• Brief
Each record that follows should be repeated exactly, minus any images.

• Source information
-----

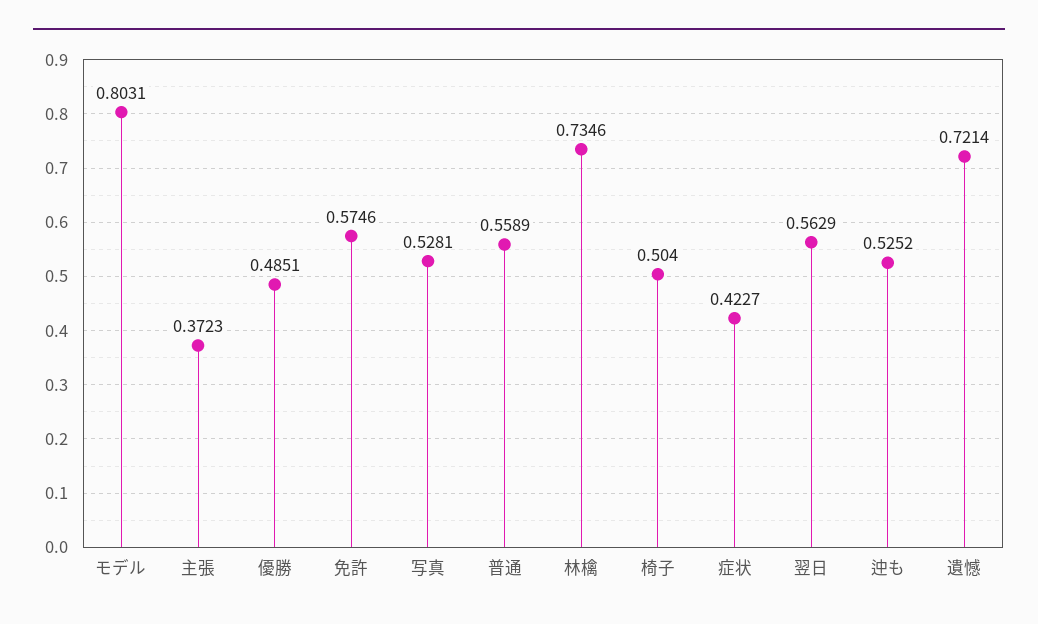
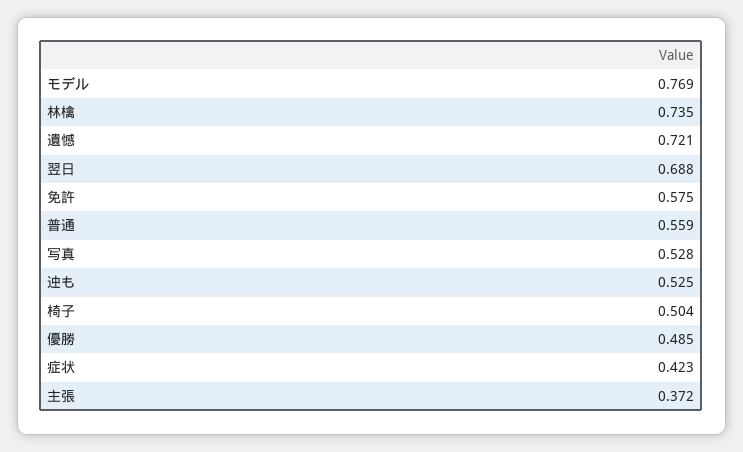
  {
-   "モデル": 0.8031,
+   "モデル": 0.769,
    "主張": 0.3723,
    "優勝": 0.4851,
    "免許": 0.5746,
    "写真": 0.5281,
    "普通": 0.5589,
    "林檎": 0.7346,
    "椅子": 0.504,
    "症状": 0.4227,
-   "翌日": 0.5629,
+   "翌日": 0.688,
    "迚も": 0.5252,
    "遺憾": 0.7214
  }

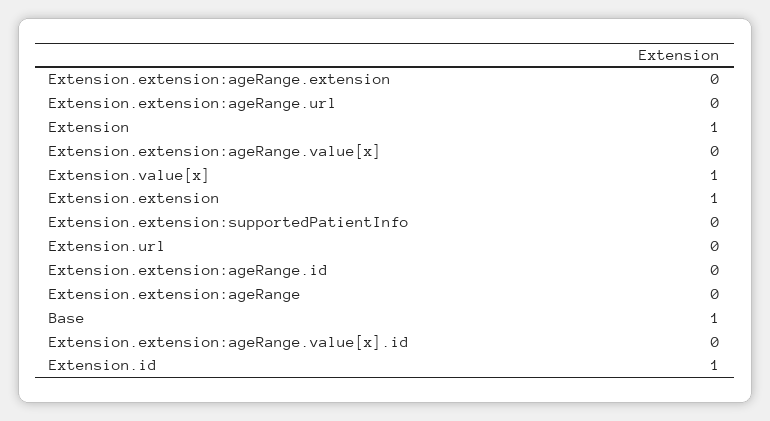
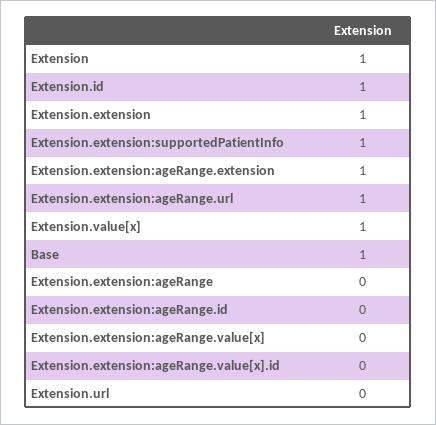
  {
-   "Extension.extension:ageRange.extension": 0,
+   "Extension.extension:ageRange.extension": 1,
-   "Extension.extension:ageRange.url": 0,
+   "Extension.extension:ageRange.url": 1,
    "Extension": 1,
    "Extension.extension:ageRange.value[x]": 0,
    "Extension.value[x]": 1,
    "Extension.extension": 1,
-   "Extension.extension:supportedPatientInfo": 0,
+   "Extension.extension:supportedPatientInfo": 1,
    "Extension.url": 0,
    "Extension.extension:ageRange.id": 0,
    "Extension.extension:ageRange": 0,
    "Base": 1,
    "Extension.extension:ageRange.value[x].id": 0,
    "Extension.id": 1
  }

-----

• Problem solution
  {
-   "モデル": 0.8031,
+   "モデル": 0.769,
    "主張": 0.3723,
    "優勝": 0.4851,
    "免許": 0.5746,
    "写真": 0.5281,
    "普通": 0.5589,
    "林檎": 0.7346,
    "椅子": 0.504,
    "症状": 0.4227,
-   "翌日": 0.5629,
+   "翌日": 0.688,
    "迚も": 0.5252,
    "遺憾": 0.7214
  }

  {
-   "Extension.extension:ageRange.extension": 0,
+   "Extension.extension:ageRange.extension": 1,
-   "Extension.extension:ageRange.url": 0,
+   "Extension.extension:ageRange.url": 1,
    "Extension": 1,
    "Extension.extension:ageRange.value[x]": 0,
    "Extension.value[x]": 1,
    "Extension.extension": 1,
-   "Extension.extension:supportedPatientInfo": 0,
+   "Extension.extension:supportedPatientInfo": 1,
    "Extension.url": 0,
    "Extension.extension:ageRange.id": 0,
    "Extension.extension:ageRange": 0,
    "Base": 1,
    "Extension.extension:ageRange.value[x].id": 0,
    "Extension.id": 1
  }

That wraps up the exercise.